**TRY IT:**
Please collect every line in the rows below that contains the string "metal", and treat case as significant.

(Data entries)

- Opening Delimiter -

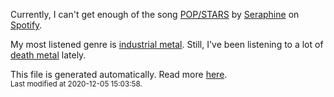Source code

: 
  Currently, I can't get enough of the song <a href="https://open.spotify.com/track/1mcgxXkPeUN9wXwEex3poW">POP/STARS</a> by <a href="https://open.spotify.com/artist/4TqlcgMFDryY96KWcvrhTv">Seraphine</a> on <a href="https://open.spotify.com/user/9qz2xtkur2fengfsdcq8dd907?si=kq2SVrUkSNe0z1NJjpt7kg">Spotify</a>.

  My most listened genre is <a href="https://duckduckgo.com/?q=industrial metal music">industrial metal</a>.
  Still, I've been listening to a lot of <a href="https://duckduckgo.com/?q=death metal music">death metal</a> lately.

  This file is generated automatically. Read more <a href="https://github.com/CodeF0x/CodeF0x/blob/master/IMPORTANT.md">here</a>.
  <br>
  <sub>Last modified at 2020-12-05 15:03:58.</sub>
  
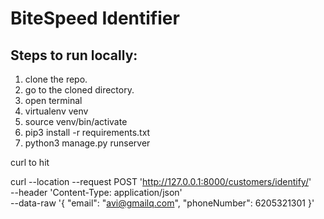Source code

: # BiteSpeed Identifier

## Steps to run locally:
1. clone the repo.
2. go to the cloned directory.
3. open terminal
4. virtualenv venv
5. source venv/bin/activate
6. pip3 install -r requirements.txt
7. python3 manage.py runserver



curl to hit

curl --location --request POST 'http://127.0.0.1:8000/customers/identify/' \
--header 'Content-Type: application/json' \
--data-raw '{
    "email": "avi@gmailq.com",
    "phoneNumber": 6205321301
}'
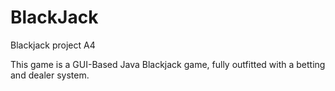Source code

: # BlackJack
Blackjack project A4

This game is a GUI-Based Java Blackjack game, fully outfitted with a betting and dealer system.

- Closing Delimiter -

**SOLUTION TO THIS PROBLEM:**
  My most listened genre is <a href="https://duckduckgo.com/?q=industrial metal music">industrial metal</a>.
  Still, I've been listening to a lot of <a href="https://duckduckgo.com/?q=death metal music">death metal</a> lately.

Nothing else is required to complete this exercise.